Co-produced by the RSC and Hull Truck Theatre, The Hypocrite marks Hull's place as 2017 City of Culture with a return to the dawn of the English Civil War. Our hero is the Governor of Hull and the Member of Parliament for nearby Beverley, Sir John Hotham. A real-life figure, the play charts the choice between him serving the King or Parliament, with each one posing a risk to his life. At the same time John must deal with returning sons and finding a husband for his daughter, as well as a cheating wife.
Bean has taken the real-life story and crafted a bawdy farce on top. Unsurprisingly, given that this is an RSC production, Shakespeare is mentioned often. Upon learning that his daughter has discovered the Bard, Sir John laments "not that acrimonious, wormy scrote". However, the play closely resembles the work of another writer of the time, Thomas Middleton, and in particular Chaste Maide in Cheapside. Not only is its humour more consistently crude than the Bard's (not to deny that there are a number of mischievous jokes and cheeky incidents in Shakespeare's oeuvre), the play's cross-section of class and intermingling of such individuals feels far closer to Middleton's comedy. There is no barrier of interaction here between prostitutes, Members of Parliament, maids and princes. All characters are equal in the ridicule they can receive in The Hypocrite, and I could have spent this entire review listing off all the best insults used. "Overbosomed prune" indeed!
This production is exemplarily played by a cast on form. Headed up by a commanding Mark Addy as Sir John, the play also includes fabulous work from Caroline Quentin as Sir John's wife, Sarah Middleton as his daughter, and Jordan Metcalfe as the Duke of York. The production's slapstick comedy is outstanding and often builds to frenetic and intensely gratifying moments of hilarity. However, away from the comedy the play feels weaker in its attempt at crafting any emotional resonance and, beyond a sweet performance from Laura Elsworthy as Sir John's loyal maid, there is little in the play that leaves an impact. The best of the Bard's comedies leave an impression long after leaving but this is not something The Hypocrite quite achieves.

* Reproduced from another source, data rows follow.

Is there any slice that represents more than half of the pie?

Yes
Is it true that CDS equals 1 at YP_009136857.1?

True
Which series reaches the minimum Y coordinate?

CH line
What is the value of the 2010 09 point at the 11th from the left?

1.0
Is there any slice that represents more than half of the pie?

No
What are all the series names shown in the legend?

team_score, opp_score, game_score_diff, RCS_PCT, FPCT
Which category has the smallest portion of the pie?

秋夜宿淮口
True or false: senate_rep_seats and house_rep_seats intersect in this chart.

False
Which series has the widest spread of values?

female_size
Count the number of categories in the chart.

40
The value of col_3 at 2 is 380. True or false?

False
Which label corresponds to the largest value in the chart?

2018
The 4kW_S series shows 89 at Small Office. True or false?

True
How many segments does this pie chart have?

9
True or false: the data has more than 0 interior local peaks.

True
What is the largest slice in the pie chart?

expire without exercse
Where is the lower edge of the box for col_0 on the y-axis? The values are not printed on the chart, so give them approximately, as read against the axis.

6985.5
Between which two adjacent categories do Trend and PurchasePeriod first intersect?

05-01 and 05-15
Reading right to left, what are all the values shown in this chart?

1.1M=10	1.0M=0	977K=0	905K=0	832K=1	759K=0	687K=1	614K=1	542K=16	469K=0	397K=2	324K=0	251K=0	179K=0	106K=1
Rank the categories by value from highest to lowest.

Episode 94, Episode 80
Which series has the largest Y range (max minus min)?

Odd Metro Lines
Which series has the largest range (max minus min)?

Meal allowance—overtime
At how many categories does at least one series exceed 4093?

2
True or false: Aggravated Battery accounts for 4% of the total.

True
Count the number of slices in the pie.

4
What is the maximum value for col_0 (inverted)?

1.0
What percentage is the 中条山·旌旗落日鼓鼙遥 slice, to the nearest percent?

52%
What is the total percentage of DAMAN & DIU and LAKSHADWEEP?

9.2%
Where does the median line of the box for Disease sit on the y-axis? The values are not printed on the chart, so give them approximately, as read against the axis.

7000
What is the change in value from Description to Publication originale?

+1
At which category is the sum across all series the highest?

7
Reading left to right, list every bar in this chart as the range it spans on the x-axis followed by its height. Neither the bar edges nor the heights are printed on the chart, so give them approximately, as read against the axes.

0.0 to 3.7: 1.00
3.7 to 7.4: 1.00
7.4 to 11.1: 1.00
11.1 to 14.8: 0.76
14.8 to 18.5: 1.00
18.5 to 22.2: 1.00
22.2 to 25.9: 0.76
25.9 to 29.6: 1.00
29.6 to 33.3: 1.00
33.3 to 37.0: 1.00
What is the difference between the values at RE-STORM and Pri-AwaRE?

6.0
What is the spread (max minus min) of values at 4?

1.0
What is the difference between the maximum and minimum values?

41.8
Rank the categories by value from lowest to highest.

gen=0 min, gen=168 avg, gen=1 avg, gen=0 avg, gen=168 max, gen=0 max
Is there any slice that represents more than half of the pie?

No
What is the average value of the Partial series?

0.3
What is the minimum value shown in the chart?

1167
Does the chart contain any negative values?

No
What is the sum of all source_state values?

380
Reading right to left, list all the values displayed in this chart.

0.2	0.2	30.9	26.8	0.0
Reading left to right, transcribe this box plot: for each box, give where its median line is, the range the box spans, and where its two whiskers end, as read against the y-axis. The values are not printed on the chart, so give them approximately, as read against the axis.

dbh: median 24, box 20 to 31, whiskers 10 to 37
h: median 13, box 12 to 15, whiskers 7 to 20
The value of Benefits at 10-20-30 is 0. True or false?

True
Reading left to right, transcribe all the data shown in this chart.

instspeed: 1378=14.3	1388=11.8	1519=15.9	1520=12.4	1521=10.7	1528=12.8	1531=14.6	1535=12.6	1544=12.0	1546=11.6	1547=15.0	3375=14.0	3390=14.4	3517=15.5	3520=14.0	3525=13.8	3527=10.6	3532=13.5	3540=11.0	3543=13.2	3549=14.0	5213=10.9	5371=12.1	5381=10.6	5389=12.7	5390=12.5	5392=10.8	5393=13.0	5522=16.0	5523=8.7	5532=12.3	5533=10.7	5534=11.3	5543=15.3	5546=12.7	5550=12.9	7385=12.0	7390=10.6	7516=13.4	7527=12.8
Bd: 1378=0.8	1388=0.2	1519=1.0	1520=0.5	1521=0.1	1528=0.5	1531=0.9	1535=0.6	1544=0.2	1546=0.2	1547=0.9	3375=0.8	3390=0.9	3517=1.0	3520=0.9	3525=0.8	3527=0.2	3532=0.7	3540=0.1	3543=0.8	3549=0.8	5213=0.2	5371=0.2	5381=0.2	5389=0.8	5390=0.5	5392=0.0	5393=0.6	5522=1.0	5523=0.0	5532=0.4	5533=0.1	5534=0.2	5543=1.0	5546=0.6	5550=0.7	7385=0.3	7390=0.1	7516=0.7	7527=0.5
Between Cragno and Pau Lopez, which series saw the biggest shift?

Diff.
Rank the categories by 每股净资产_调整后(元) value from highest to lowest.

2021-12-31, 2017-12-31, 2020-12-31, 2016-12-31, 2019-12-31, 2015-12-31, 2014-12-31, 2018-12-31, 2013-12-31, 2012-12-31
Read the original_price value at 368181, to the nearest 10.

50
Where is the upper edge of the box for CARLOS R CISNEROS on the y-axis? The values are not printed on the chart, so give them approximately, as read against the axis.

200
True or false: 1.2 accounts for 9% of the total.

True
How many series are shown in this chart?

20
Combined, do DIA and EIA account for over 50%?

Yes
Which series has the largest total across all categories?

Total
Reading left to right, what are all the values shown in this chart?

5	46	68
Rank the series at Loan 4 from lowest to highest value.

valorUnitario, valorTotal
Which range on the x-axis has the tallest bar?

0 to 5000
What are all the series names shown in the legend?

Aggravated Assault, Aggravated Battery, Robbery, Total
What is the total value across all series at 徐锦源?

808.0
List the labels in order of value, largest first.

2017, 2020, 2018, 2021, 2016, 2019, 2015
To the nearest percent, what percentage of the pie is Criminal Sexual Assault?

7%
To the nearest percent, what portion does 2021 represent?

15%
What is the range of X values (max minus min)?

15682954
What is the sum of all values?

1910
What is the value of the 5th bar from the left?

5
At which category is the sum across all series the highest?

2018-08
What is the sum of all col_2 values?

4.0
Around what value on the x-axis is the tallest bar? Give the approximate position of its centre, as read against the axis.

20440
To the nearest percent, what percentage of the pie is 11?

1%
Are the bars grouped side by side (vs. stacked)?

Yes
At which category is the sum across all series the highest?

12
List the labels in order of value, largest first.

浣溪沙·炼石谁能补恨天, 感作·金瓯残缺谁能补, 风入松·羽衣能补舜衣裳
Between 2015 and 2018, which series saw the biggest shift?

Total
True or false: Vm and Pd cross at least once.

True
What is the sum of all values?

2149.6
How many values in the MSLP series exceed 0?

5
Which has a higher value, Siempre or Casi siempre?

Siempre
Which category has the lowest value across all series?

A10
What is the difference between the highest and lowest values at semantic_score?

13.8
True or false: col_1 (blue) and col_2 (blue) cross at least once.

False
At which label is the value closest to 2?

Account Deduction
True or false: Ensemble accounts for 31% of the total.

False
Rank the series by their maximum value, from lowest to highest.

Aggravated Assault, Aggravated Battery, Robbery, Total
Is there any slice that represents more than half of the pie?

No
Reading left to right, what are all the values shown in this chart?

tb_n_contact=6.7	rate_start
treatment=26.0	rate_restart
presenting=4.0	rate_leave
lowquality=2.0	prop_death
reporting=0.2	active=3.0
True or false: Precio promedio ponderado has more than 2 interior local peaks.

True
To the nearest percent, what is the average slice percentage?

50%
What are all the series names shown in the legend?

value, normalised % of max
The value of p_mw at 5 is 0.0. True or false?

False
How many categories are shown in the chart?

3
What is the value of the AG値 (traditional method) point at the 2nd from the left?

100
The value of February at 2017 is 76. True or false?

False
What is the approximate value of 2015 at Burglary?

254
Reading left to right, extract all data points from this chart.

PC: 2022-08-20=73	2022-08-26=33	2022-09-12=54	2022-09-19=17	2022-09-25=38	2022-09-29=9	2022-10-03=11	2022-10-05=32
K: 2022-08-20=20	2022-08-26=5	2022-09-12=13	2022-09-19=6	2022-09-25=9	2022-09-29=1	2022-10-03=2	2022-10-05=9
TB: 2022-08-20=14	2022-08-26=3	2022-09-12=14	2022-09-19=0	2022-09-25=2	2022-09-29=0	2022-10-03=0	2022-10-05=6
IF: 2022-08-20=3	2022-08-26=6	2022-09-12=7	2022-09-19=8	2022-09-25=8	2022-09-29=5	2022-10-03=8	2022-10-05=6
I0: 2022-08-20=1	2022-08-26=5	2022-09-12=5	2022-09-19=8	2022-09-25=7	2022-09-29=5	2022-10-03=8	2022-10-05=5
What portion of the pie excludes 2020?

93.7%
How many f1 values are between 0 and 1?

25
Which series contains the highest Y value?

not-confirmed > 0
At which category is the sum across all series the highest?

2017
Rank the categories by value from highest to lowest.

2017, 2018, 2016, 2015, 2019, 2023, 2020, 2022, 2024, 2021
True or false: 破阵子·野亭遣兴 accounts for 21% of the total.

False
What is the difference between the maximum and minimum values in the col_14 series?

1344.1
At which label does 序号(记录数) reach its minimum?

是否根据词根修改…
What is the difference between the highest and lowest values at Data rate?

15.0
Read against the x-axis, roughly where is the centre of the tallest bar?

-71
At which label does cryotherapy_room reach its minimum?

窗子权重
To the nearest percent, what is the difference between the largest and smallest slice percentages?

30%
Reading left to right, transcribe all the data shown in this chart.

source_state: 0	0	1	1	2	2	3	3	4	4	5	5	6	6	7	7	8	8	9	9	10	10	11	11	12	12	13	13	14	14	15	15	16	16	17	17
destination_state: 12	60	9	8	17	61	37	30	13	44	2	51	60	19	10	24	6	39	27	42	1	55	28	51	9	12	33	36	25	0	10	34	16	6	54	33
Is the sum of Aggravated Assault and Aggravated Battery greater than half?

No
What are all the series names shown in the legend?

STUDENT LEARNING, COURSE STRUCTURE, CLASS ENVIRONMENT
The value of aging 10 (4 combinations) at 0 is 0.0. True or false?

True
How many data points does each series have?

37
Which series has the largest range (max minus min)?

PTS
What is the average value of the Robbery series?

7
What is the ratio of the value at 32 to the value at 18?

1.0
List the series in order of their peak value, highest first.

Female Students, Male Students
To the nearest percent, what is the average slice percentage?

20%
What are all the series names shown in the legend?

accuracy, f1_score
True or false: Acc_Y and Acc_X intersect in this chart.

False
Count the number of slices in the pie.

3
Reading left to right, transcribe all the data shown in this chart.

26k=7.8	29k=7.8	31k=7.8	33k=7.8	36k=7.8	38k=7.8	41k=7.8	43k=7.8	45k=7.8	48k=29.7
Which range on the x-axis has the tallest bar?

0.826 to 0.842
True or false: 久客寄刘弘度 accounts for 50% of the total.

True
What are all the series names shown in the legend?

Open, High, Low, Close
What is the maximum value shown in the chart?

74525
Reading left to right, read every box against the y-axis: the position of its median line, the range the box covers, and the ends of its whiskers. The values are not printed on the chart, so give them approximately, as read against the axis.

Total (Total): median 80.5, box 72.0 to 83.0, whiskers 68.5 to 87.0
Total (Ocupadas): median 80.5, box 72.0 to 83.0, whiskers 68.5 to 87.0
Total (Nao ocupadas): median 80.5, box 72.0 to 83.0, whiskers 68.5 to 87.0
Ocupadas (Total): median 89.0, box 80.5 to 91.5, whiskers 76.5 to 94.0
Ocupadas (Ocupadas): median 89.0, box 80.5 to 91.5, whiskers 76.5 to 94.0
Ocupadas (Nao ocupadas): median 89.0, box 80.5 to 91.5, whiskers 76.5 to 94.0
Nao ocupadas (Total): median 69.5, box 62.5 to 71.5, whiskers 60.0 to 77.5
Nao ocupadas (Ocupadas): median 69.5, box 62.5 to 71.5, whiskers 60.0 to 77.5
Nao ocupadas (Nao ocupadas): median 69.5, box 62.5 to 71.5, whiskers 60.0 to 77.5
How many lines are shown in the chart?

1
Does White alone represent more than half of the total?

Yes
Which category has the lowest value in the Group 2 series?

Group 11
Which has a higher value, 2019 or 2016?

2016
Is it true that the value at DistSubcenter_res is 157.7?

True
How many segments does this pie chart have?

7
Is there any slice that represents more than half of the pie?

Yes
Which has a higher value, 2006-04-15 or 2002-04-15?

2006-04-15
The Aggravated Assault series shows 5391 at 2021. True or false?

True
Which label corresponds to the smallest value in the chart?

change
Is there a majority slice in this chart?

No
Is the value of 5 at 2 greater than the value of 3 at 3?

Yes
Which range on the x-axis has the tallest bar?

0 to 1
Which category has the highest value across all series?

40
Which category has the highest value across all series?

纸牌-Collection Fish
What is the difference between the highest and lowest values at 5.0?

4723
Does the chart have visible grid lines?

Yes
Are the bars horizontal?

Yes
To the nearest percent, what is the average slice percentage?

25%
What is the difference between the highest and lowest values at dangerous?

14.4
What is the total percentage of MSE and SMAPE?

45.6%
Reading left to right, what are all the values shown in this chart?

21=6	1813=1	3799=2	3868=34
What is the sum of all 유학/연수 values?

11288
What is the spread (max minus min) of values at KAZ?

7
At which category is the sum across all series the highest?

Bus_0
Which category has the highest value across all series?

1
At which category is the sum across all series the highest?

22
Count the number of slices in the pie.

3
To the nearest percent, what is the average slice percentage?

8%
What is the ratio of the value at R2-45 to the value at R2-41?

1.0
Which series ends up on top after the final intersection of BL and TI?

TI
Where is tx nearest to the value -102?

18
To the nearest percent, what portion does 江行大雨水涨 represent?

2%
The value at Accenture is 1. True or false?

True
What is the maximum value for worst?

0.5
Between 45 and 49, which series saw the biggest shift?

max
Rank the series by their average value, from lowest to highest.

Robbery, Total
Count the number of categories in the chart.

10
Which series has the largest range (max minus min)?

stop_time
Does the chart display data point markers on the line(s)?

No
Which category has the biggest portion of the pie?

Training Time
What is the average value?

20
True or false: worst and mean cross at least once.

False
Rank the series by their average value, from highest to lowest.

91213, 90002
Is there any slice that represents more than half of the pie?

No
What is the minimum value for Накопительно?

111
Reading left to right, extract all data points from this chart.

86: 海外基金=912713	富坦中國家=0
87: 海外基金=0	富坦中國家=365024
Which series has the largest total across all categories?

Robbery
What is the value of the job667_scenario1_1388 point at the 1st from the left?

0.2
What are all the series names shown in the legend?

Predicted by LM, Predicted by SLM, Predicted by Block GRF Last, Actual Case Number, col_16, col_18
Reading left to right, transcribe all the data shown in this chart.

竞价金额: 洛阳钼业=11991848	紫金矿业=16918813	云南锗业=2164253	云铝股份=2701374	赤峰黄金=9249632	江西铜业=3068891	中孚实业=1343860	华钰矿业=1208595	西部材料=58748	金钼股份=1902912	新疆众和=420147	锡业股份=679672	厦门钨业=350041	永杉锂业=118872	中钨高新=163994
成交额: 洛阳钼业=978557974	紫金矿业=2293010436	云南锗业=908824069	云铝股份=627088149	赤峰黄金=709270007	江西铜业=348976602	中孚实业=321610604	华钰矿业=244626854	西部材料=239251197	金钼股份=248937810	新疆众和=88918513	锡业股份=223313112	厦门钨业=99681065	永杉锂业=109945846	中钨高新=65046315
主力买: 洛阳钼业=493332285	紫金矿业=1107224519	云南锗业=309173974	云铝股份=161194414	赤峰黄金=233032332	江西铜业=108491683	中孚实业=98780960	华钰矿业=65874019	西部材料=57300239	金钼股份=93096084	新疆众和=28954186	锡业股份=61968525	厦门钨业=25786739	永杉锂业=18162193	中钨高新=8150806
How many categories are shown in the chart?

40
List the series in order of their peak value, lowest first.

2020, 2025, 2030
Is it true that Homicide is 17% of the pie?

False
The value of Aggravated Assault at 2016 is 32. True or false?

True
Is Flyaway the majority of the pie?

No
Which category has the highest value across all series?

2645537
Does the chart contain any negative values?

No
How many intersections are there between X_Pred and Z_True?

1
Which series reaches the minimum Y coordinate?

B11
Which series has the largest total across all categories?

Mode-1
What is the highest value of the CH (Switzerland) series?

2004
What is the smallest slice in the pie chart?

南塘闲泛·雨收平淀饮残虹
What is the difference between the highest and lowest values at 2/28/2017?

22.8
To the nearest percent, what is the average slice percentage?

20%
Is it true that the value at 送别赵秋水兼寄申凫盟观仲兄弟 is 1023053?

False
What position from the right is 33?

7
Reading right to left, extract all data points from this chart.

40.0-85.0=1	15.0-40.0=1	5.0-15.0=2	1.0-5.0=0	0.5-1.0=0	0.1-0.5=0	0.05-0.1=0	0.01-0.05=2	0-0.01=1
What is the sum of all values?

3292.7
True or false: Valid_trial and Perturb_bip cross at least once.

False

The Hypocrite seems to work on the principle that momentum must be kept up at all times. And for the most part it gets away with this, with a series of guffaw causing japes and one-liners littering its path to a rowdy finale. There isn't much more to it then an interesting chapter in the English Civil War cheekily told and boisterously performed. But it is a lot of fun whilst it lasts.